▸ 本文抜粋:

###

2023年の潮流を踏まえ、2024年の料理業界についてお聞きしました。人材不足や2024年問題、多様な声を頂きました。
「素材の持ち味をブラッシュアップした料理表現がより増えると思います」
渡辺雄一郎/ナベノ-イズム
「単なる美味しさを追求するだけでなく、何のために料理を作っているのか、食材のローカリティや
文化的背景 など、美味しさの先を追求した料理が出てくるのではないかなと思います」
桑木野恵子/里山十帖
「他業界との協働。日本の飲食業界ではあまりダイナミックな動きは起きにくいなかで、今まで無かった座組が多く生まれるような気がします(例:小規模店舗のシェフと大企業とのコラボレーション、個人店と大手デベロッパーの協働、等 )」
生江史伸/レフェルヴェソンス
「目下のところ、料理界全体が同じ方向に向かうとは考えにくい。一部レストランの料理料金の高額化による料金の二極化。」
手島純也/シェ・イノ
「2024年も原価高騰、人材不足は変わらないでしょう。インバウンドは増え、名の通っているレストランは商売的には順調だとは思います。レストランが投資対象になっているので、レストランの数は増えていくと思います。それに伴い人材不足は否めないか。若い料理人・サービス人は厚遇高給を求めて海外に流出。明るい要素はあまりないような気はします。特に東京は・・・・・。まだ成長を期待できるのは地方のレストランでしょうか。戦略を立てている所は、インバウンドや都心から人を呼び込める要素があり、地元の食材を多少は安く仕入れることが出来るので。とは言え人材不足はなかなか解消できない問題だとは思います。業界全体の労働環境、賃金体制の事があり難しい問題。企業、個人経営に関わらず、5年10年先を見据えた明確なヴィジョンを掲げ、企業努力、経営努力をしていかないと未来はないのかなと感じます」
飯塚隆太/レストラン リューズ
「2024年は2023年以上に人材の争奪戦になるであろう。そのような状況で人材を集めるには、いかに魅力的な条件で、なおかつやりがいを感じられる職場にできるかがカギだろう。そんな強い飲食店だけが生き残り、旧態依然のやり方の飲食店は淘汰される。銀行もブラックな事業所には融資しなくなる可能性も考えられる。来年以降その流れは顕著となり、飲食店の廃業件数は加速度的に増えると予想される。顧客ニーズにだけ応えるのではなく、時代の流れにアジャストしながら、独自性も打ち出し、付加価値を高めていくことが必要なのだと考えている」

###

▸ 空間についての質問項目:
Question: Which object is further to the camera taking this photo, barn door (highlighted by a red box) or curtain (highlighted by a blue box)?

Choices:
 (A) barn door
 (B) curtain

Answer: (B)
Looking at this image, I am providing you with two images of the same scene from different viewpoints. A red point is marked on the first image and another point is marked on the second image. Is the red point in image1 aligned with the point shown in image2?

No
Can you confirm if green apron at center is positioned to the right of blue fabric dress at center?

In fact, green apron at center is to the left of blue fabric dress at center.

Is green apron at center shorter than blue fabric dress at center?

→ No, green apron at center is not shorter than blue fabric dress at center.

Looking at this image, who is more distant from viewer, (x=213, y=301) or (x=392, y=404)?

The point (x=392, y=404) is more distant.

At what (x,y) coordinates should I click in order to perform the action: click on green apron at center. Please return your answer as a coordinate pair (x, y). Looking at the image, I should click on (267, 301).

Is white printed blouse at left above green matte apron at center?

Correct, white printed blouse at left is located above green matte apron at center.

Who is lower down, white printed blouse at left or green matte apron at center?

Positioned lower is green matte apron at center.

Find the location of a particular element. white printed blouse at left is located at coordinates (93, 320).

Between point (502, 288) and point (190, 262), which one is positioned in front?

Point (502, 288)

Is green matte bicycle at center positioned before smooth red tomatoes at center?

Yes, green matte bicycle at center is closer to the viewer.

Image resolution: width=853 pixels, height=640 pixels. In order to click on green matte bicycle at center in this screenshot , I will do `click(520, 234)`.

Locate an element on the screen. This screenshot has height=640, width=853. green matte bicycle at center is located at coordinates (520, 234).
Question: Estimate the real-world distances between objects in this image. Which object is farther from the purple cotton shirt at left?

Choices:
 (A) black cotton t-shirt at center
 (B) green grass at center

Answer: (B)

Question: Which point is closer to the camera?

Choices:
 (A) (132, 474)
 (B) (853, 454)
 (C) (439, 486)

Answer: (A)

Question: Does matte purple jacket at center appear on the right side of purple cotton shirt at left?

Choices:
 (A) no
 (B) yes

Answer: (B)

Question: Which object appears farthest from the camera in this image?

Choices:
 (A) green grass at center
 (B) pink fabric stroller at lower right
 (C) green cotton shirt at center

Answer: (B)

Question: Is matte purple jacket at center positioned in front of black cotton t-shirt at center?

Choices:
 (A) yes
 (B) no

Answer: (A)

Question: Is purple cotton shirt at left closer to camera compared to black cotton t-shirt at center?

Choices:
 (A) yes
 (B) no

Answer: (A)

###

▸ 作業内容:
(A) 次の(i)〜(iii)は、2024年の料理業界の記事の内容と合っていますか。それぞれ「はい」か「いいえ」で答え、決め手となる記事の言葉をそのまま引用してください。
(i) 若い料理人やサービス人が、厚遇高給を求めて海外に流出すると書かれている。
(ii) 料理界全体が同じ方向に向かうと書かれている。
(iii) 飲食店の廃業件数は減っていくと予想されている。
(B) 2024年の料理業界の記事から、「生江史伸/レフェルヴェソンス」と「とが必要なのだと考えている」」の間を、両端の言葉も含めてそのまま書き出してください。

▸ 最終回答:
(A)
(i) はい。「若い料理人・サービス人は厚遇高給を求めて海外に流出。」
(ii) いいえ。「目下のところ、料理界全体が同じ方向に向かうとは考えにくい。」
(iii) いいえ。「飲食店の廃業件数は加速度的に増えると予想される。」

(B)
生江史伸/レフェルヴェソンス
「目下のところ、料理界全体が同じ方向に向かうとは考えにくい。一部レストランの料理料金の高額化による料金の二極化。」
手島純也/シェ・イノ
「2024年も原価高騰、人材不足は変わらないでしょう。インバウンドは増え、名の通っているレストランは商売的には順調だとは思います。レストランが投資対象になっているので、レストランの数は増えていくと思います。それに伴い人材不足は否めないか。若い料理人・サービス人は厚遇高給を求めて海外に流出。明るい要素はあまりないような気はします。特に東京は・・・・・。まだ成長を期待できるのは地方のレストランでしょうか。戦略を立てている所は、インバウンドや都心から人を呼び込める要素があり、地元の食材を多少は安く仕入れることが出来るので。とは言え人材不足はなかなか解消できない問題だとは思います。業界全体の労働環境、賃金体制の事があり難しい問題。企業、個人経営に関わらず、5年10年先を見据えた明確なヴィジョンを掲げ、企業努力、経営努力をしていかないと未来はないのかなと感じます」
飯塚隆太/レストラン リューズ
「2024年は2023年以上に人材の争奪戦になるであろう。そのような状況で人材を集めるには、いかに魅力的な条件で、なおかつやりがいを感じられる職場にできるかがカギだろう。そんな強い飲食店だけが生き残り、旧態依然のやり方の飲食店は淘汰される。銀行もブラックな事業所には融資しなくなる可能性も考えられる。来年以降その流れは顕著となり、飲食店の廃業件数は加速度的に増えると予想される。顧客ニーズにだけ応えるのではなく、時代の流れにアジャストしながら、独自性も打ち出し、付加価値を高めていくことが必要なのだと考えている」